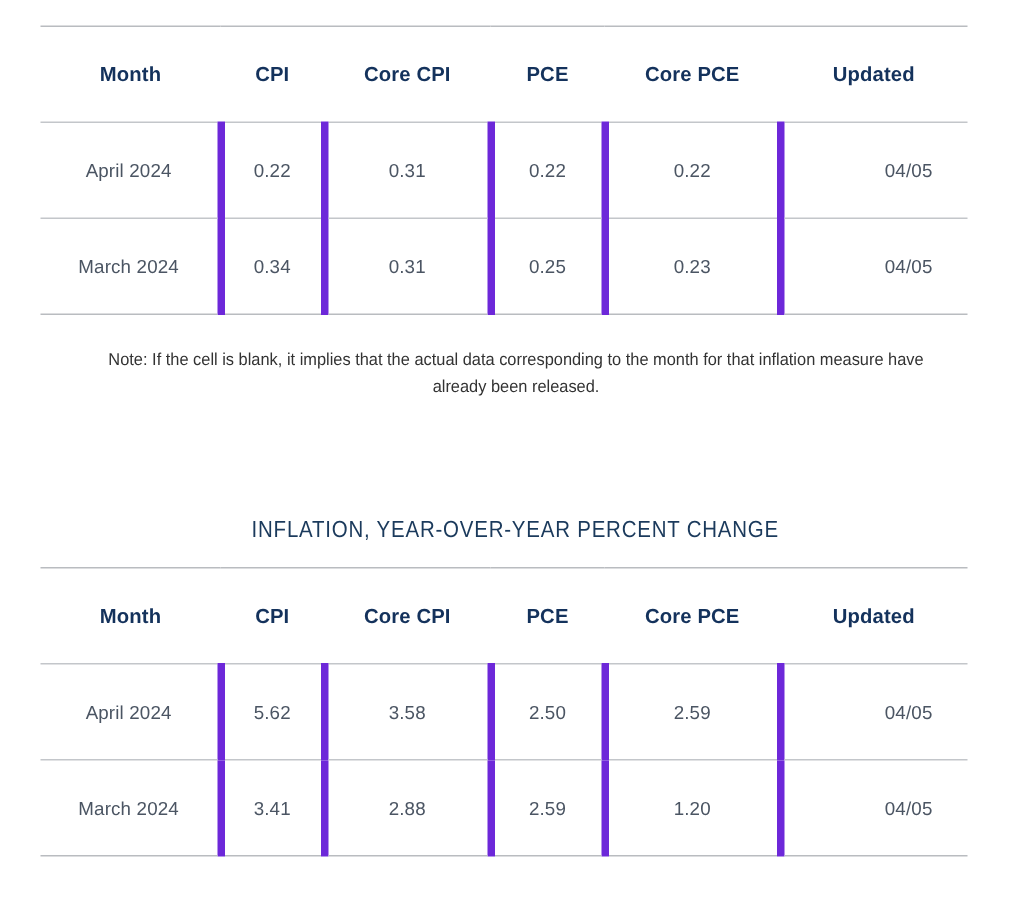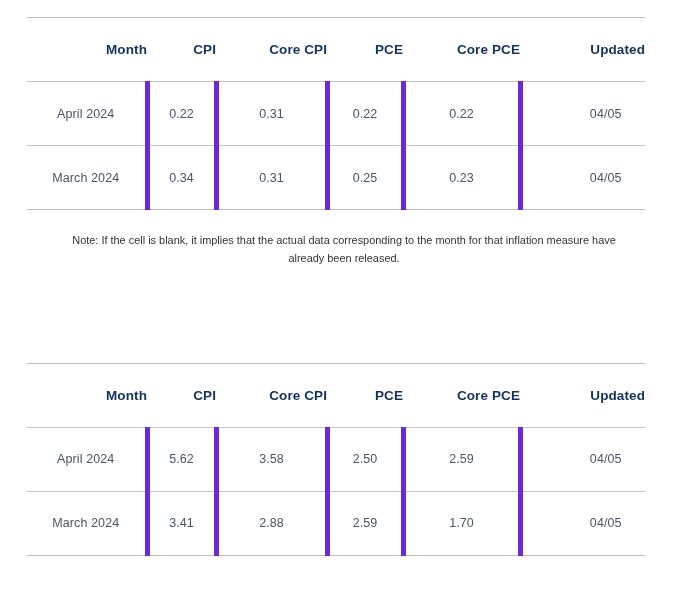--- a/index.html
+++ b/index.html
@@ -52,7 +52,7 @@
     color: #14325c;
     font-size: 13.5px;
     font-weight: bold;
-    text-align: right;
+    text-align: center;
     padding: 0;
     height: 63px;
     vertical-align: middle;

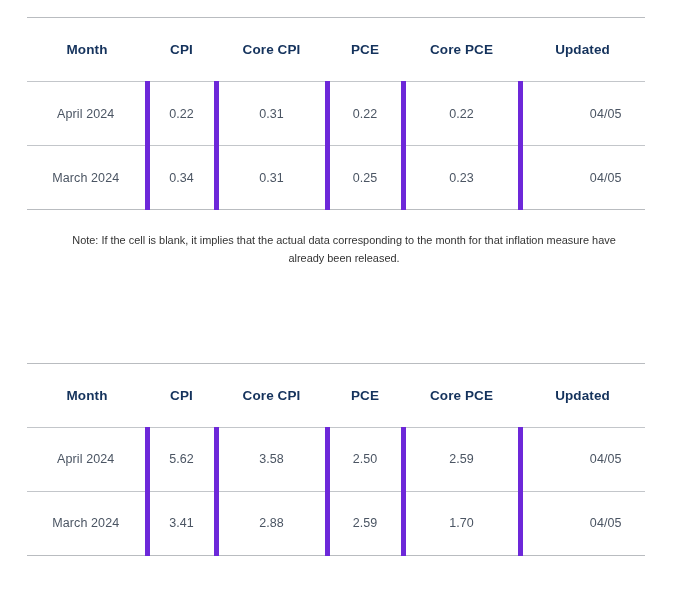--- a/index.html
+++ b/index.html
@@ -157,6 +157,9 @@
 
   <div class="section">
 
+    <div class="section-two-title">
+      <div class="section-title">INFLATION, YEAR-OVER-YEAR PERCENT CHANGE</div>
+    </div>
 
     <div class="title-gap"></div>
 

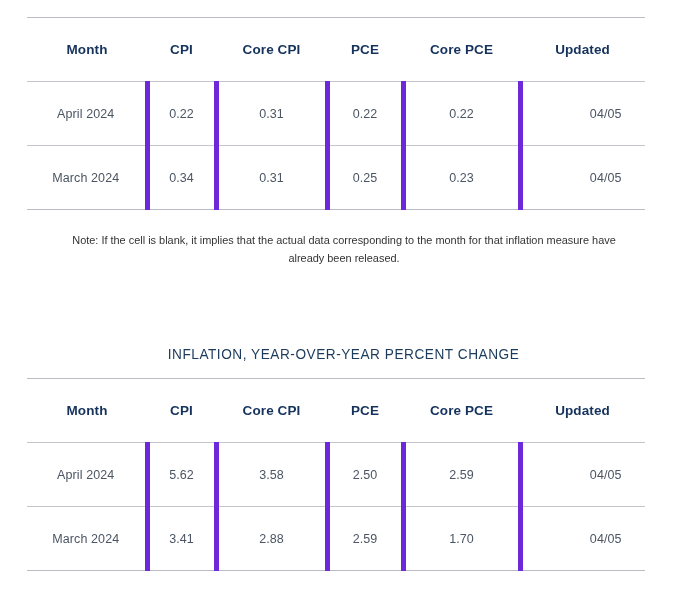--- a/index.html
+++ b/index.html
@@ -196,7 +196,7 @@
           <td>3.41</td>
           <td>2.88</td>
           <td>2.59</td>
-          <td>1.70</td>
+          <td>1.20</td>
           <td>04/05</td>
         </tr>
       </tbody>

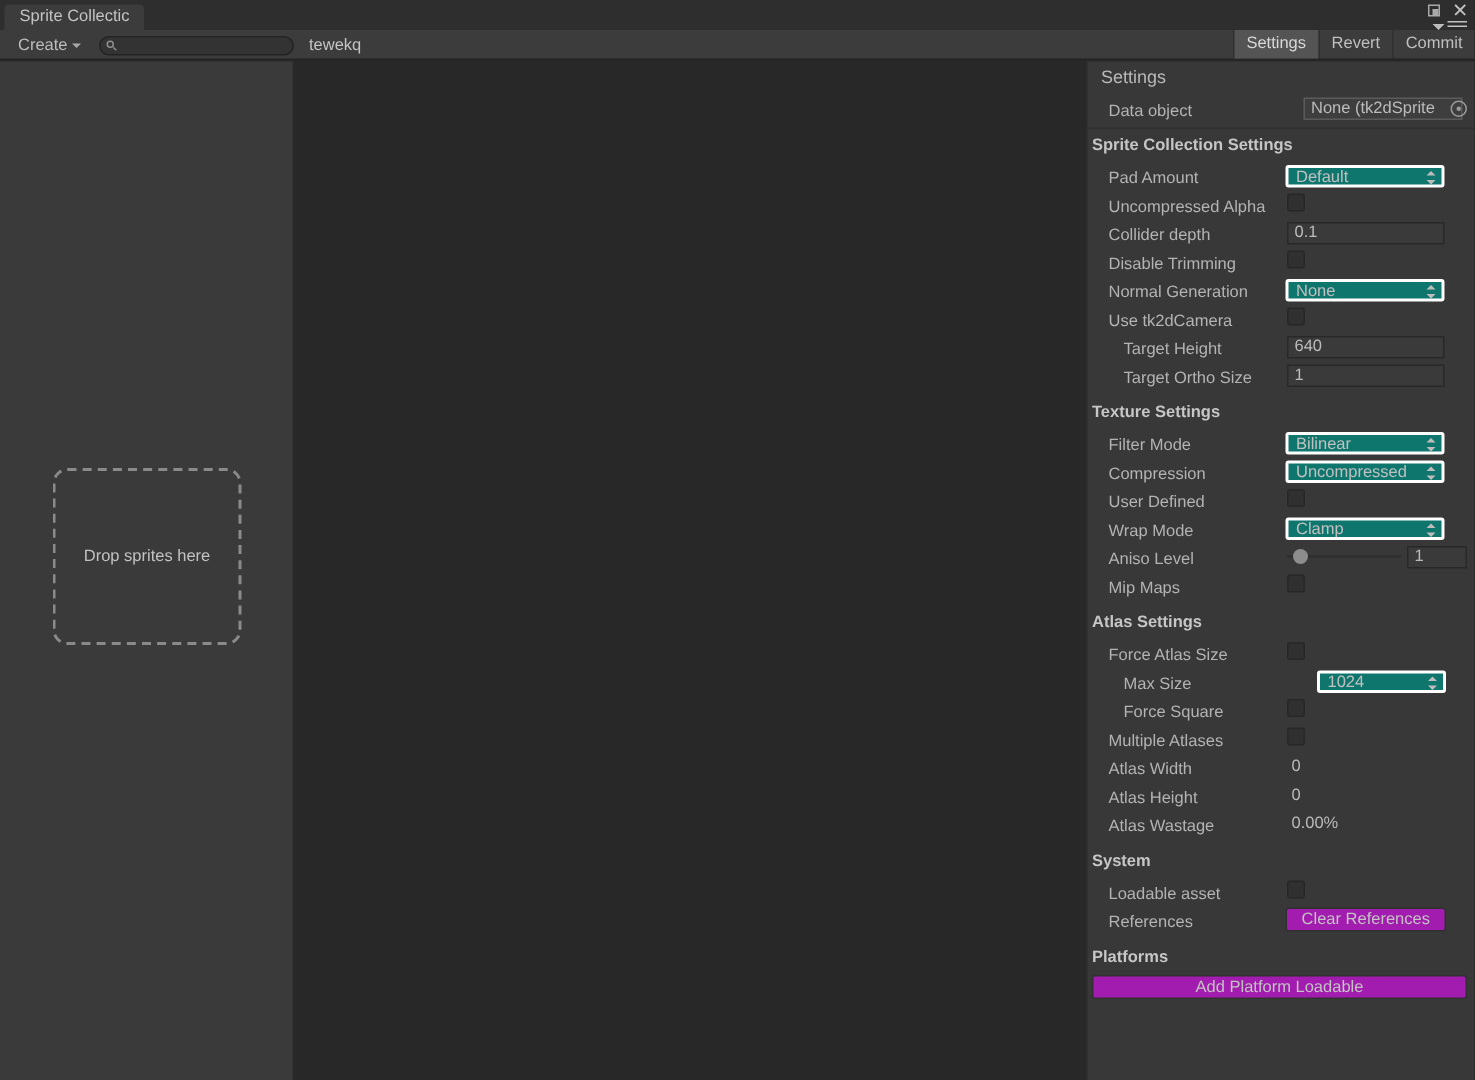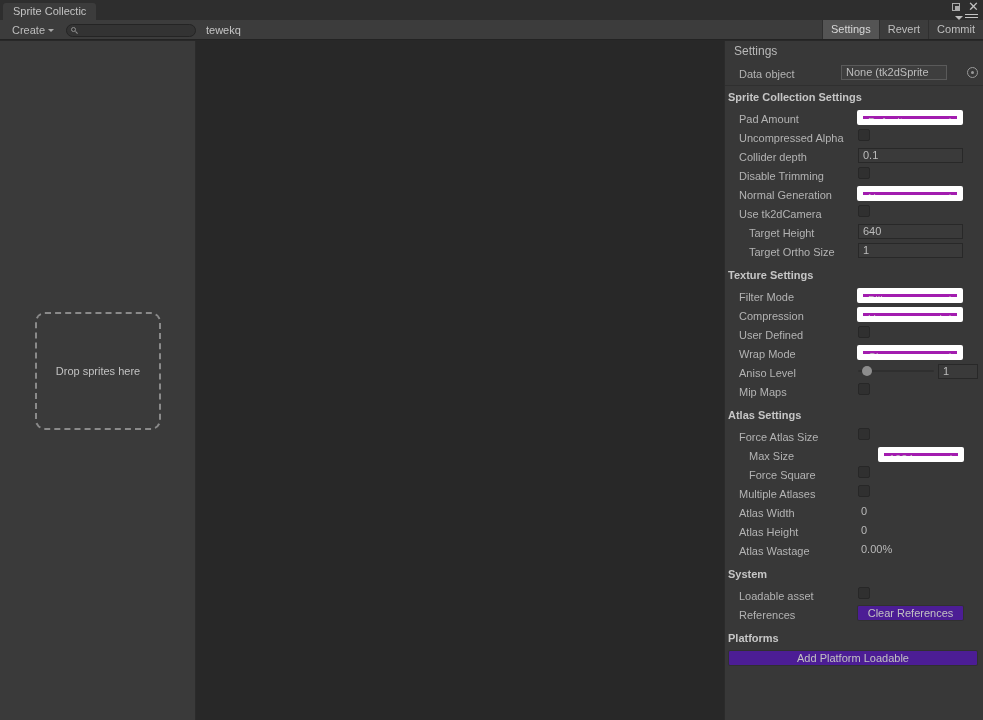--- a/index.html
+++ b/index.html
@@ -451,7 +451,7 @@
 
     <div class="row" style="top:22px;">
       <span class="lbl">Data object</span>
-      <span class="objfield" style="left:116px; top:2px; width:106px;">None (tk2dSprite</span>
+      <span class="objfield" style="left:144px; top:2px; width:106px;">None (tk2dSprite</span>
       <span class="objpick" style="left:242px; top:4px;"></span>
     </div>
     <div class="divider" style="top:44px;"></div>

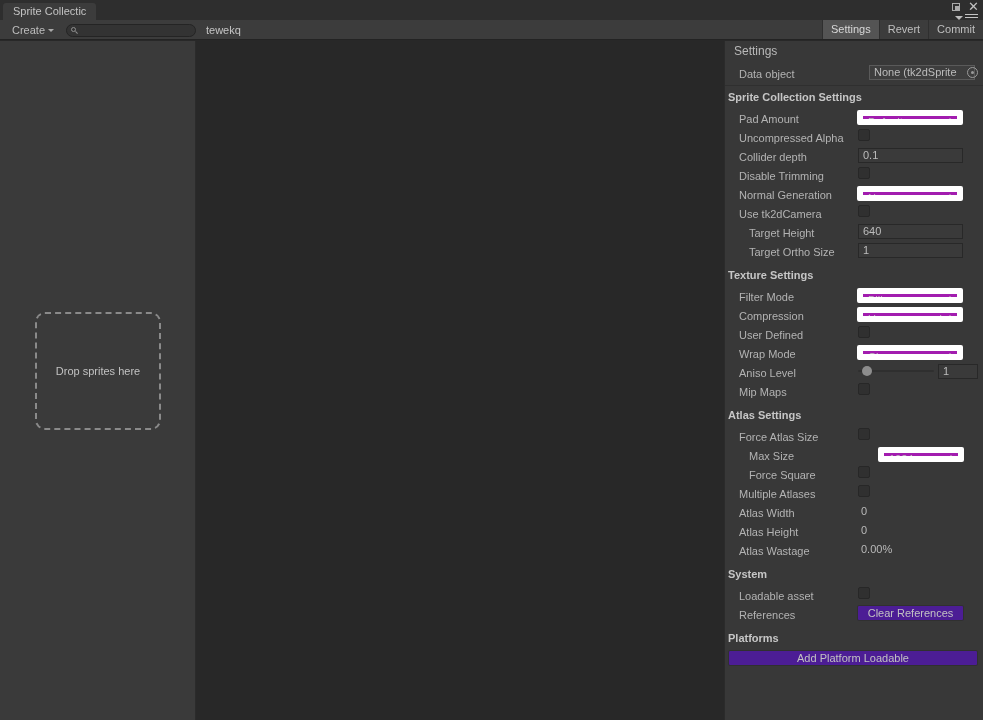--- a/index.html
+++ b/index.html
@@ -301,8 +301,8 @@
   .dropdown {
     position: absolute;
     height: 15px;
-    background: #a21caf;
-    border: 6px solid #ffffff;
+    background: #0f766e;
+    border: 2px solid #ffffff;
     border-radius: 2px;
     box-sizing: border-box;
     color: #c0c0c0;

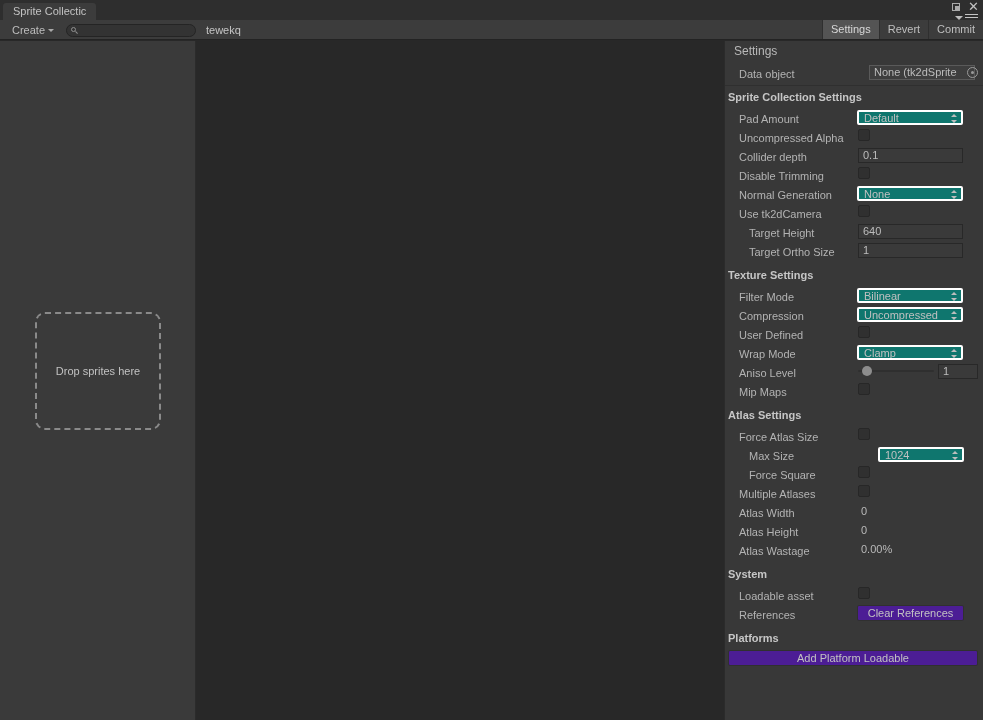--- a/index.html
+++ b/index.html
@@ -387,7 +387,7 @@
   .btn {
     position: absolute;
     height: 16px;
-    background: #4c1d95;
+    background: #a21caf;
     border: 1px solid #303030;
     border-radius: 2px;
     box-sizing: border-box;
+ + +
Task description: Only a number is expected here: how many lines above contain the word "background".

Task solution: 4